Burkina Faso : un vide juridique offre du répit à Blaise Compaoré

En raison d’un vide juridique, l’ancien chef d’Etat burkinabè Blaise Compaoré ne pourra pas être poursuivi pour « haute trahison » ou « attentat à la Constitution ». L’annonce a été faite par le procureur de la Haute Cour de justice.

Ainsi, il n’existe aucune loi qui précise la démarche à suivre en cas de « Haute trahison » ou « attentat à la Constitution », a précisé lors d’une conférence de presse le procureur burkinnabè Armand Ouédraogo.

Sans loi, aucun procès ne peut être lancé.
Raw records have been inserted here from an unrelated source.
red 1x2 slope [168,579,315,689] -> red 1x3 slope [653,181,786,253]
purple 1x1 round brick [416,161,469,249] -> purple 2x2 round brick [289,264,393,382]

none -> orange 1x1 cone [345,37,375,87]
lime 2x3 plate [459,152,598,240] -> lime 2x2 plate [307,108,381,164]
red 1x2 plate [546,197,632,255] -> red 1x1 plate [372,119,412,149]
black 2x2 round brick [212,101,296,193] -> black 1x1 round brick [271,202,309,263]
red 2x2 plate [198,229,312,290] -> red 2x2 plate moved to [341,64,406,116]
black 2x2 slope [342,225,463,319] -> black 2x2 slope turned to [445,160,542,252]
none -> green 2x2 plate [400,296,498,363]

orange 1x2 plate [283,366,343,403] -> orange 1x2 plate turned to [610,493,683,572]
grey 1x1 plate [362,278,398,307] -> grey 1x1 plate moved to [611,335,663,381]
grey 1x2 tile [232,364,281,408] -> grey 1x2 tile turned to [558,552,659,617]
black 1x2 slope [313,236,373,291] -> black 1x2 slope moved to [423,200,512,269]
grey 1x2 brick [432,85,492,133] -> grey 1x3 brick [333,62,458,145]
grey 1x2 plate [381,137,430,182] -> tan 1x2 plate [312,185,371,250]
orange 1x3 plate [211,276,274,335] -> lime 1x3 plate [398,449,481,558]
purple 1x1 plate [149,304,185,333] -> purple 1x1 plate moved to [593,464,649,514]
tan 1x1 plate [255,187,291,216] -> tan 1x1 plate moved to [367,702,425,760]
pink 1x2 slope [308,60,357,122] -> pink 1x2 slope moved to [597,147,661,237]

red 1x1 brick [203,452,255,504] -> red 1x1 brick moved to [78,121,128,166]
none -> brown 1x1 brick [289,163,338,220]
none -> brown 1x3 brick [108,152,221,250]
Selon lui, le problème d’achèvement des lois est majeur, celles-ci n’auraient été faites qu’« à moitié ».

Les députés de la transition opérée au Burkina-Faso avaient tenté de poursuivre l’ancien chef de l’Etat après que celui-ci ait essayé de se maintenir en poste et touché à la constitution du pays dès 2013.

Ces initiatives avaient d’ailleurs provoqué l’ire populaire, et de fait forcé à quitter son poste en octobre 2014.

Blaise Compaoré demeure néanmoins poursuivi dans d’autres dossiers. Notamment pour la répression qu’il a mise en place durant ces journées de soulèvement populaire qui l’ont poussé vers la sortie. A l’époque, il occupait le poste de président et de ministre la Défense.

Mis en cause dans d’autres affaires

Il est également face à la justice dans l’affaire entourant la mort prématurée de la légende burkinabaise Thomas Sankara, ancien président du pays tué en 1987 lors du coup d’Etat qui l’avait installé né au pouvoir.